▶ Task instructions: Set down the records once more, please, exactly and with the pictures left out.

◇ ◇ ◇

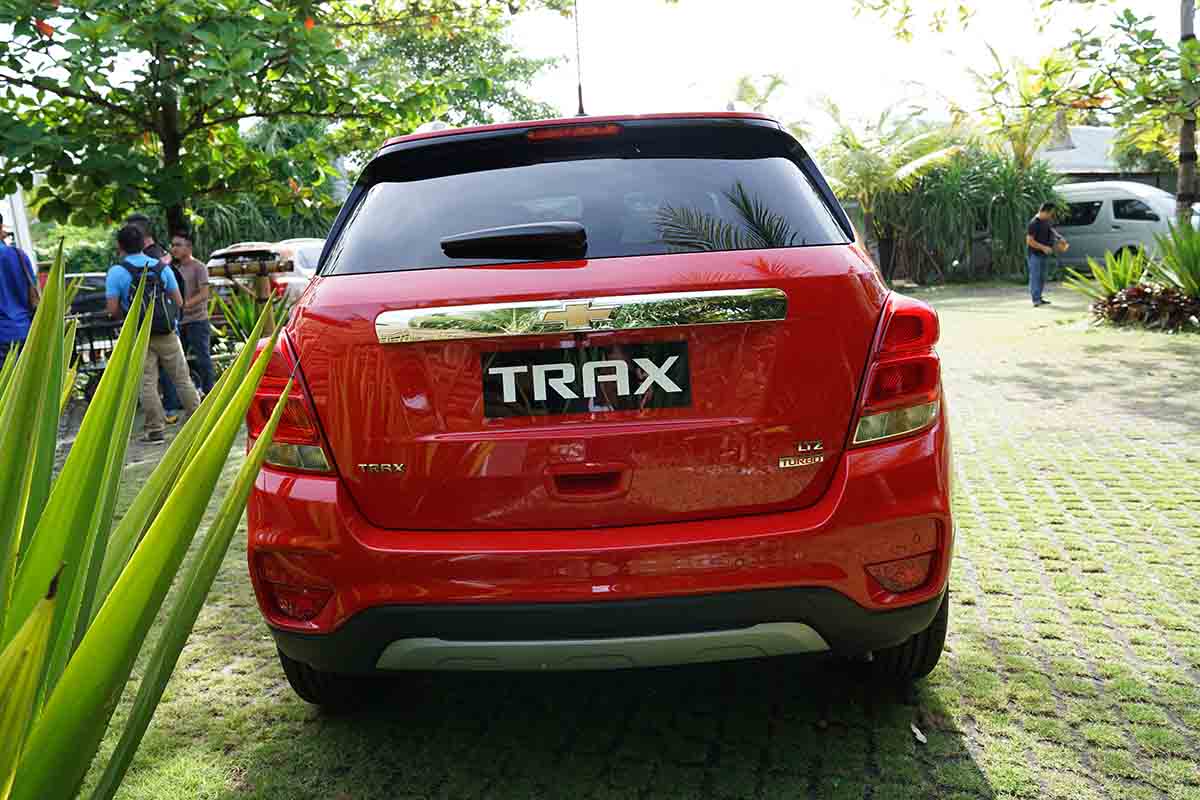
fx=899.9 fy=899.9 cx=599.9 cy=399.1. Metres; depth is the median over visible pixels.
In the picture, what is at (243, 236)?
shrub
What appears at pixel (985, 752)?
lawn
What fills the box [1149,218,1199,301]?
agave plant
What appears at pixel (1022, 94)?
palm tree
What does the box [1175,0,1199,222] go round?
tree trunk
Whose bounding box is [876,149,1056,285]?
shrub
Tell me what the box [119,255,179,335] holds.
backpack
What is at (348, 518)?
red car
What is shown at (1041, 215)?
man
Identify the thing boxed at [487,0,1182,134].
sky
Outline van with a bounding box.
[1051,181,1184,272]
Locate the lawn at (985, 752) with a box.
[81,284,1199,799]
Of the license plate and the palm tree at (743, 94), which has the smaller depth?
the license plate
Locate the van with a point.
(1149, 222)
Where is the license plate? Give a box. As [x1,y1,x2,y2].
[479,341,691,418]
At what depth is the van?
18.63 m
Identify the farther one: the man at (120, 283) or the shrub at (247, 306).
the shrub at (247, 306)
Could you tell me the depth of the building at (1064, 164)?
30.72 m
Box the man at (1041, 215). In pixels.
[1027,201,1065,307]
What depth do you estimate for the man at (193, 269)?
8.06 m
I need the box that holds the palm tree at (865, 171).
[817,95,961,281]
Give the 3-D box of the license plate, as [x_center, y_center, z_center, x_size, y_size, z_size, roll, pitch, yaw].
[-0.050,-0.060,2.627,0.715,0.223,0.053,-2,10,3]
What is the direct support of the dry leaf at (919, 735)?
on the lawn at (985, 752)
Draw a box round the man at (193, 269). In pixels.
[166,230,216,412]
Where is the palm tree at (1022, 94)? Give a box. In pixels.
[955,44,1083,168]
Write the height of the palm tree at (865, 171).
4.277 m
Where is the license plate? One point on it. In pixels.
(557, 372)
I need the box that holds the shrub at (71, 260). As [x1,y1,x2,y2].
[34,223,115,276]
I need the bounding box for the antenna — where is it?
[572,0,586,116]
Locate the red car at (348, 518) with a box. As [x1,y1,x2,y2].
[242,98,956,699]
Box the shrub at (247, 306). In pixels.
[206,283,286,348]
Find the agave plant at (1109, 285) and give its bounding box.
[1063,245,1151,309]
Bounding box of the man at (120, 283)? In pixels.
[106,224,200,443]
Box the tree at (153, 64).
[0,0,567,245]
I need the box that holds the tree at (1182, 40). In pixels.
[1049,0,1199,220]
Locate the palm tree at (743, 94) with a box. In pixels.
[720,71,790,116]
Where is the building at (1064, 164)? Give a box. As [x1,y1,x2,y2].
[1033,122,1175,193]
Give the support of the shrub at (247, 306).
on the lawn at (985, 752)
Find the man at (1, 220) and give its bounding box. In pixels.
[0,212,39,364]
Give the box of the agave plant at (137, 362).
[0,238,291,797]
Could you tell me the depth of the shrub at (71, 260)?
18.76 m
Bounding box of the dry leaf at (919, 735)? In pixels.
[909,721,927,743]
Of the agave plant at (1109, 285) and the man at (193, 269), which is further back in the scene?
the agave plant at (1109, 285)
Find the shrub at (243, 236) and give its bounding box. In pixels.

◇ ◇ ◇

▶ Written response:
fx=899.9 fy=899.9 cx=599.9 cy=399.1. Metres; depth is the median over visible pixels.
In the picture, what is at (243, 236)?
shrub
What appears at pixel (985, 752)?
lawn
What fills the box [1149,218,1199,301]?
agave plant
What appears at pixel (1022, 94)?
palm tree
What does the box [1175,0,1199,222] go round?
tree trunk
Whose bounding box is [876,149,1056,285]?
shrub
Tell me what the box [119,255,179,335] holds.
backpack
What is at (348, 518)?
red car
What is shown at (1041, 215)?
man
Identify the thing boxed at [487,0,1182,134].
sky
Outline van with a bounding box.
[1051,181,1184,272]
Locate the lawn at (985, 752) with a box.
[81,284,1199,799]
Of the license plate and the palm tree at (743, 94), which has the smaller depth?
the license plate
Locate the van with a point.
(1149, 222)
Where is the license plate? Give a box. As [x1,y1,x2,y2].
[479,341,691,418]
At what depth is the van?
18.63 m
Identify the farther one: the man at (120, 283) or the shrub at (247, 306).
the shrub at (247, 306)
Could you tell me the depth of the building at (1064, 164)?
30.72 m
Box the man at (1041, 215). In pixels.
[1027,201,1065,307]
What depth do you estimate for the man at (193, 269)?
8.06 m
I need the box that holds the palm tree at (865, 171).
[817,95,961,281]
Give the 3-D box of the license plate, as [x_center, y_center, z_center, x_size, y_size, z_size, roll, pitch, yaw].
[-0.050,-0.060,2.627,0.715,0.223,0.053,-2,10,3]
What is the direct support of the dry leaf at (919, 735)?
on the lawn at (985, 752)
Draw a box round the man at (193, 269). In pixels.
[166,230,216,412]
Where is the palm tree at (1022, 94)? Give a box. In pixels.
[955,44,1083,168]
Write the height of the palm tree at (865, 171).
4.277 m
Where is the license plate? One point on it. In pixels.
(557, 372)
I need the box that holds the shrub at (71, 260). As [x1,y1,x2,y2].
[34,223,115,276]
I need the bounding box for the antenna — where is it?
[572,0,586,116]
Locate the red car at (348, 518) with a box. As [x1,y1,x2,y2].
[242,98,956,699]
Box the shrub at (247, 306). In pixels.
[206,283,286,348]
Find the agave plant at (1109, 285) and give its bounding box.
[1063,245,1151,309]
Bounding box of the man at (120, 283)? In pixels.
[106,224,200,443]
Box the tree at (153, 64).
[0,0,567,245]
I need the box that holds the tree at (1182, 40). In pixels.
[1049,0,1199,220]
Locate the palm tree at (743, 94) with a box. In pixels.
[720,71,790,116]
Where is the building at (1064, 164)? Give a box. As [x1,y1,x2,y2].
[1033,122,1175,193]
Give the support of the shrub at (247, 306).
on the lawn at (985, 752)
Find the man at (1, 220) and give its bounding box. In pixels.
[0,212,39,364]
Give the box of the agave plant at (137, 362).
[0,238,291,797]
Could you tell me the depth of the shrub at (71, 260)?
18.76 m
Bounding box of the dry leaf at (919, 735)? In pixels.
[909,721,927,743]
Of the agave plant at (1109, 285) and the man at (193, 269), which is further back in the scene?
the agave plant at (1109, 285)
Find the shrub at (243, 236) and give its bounding box. In pixels.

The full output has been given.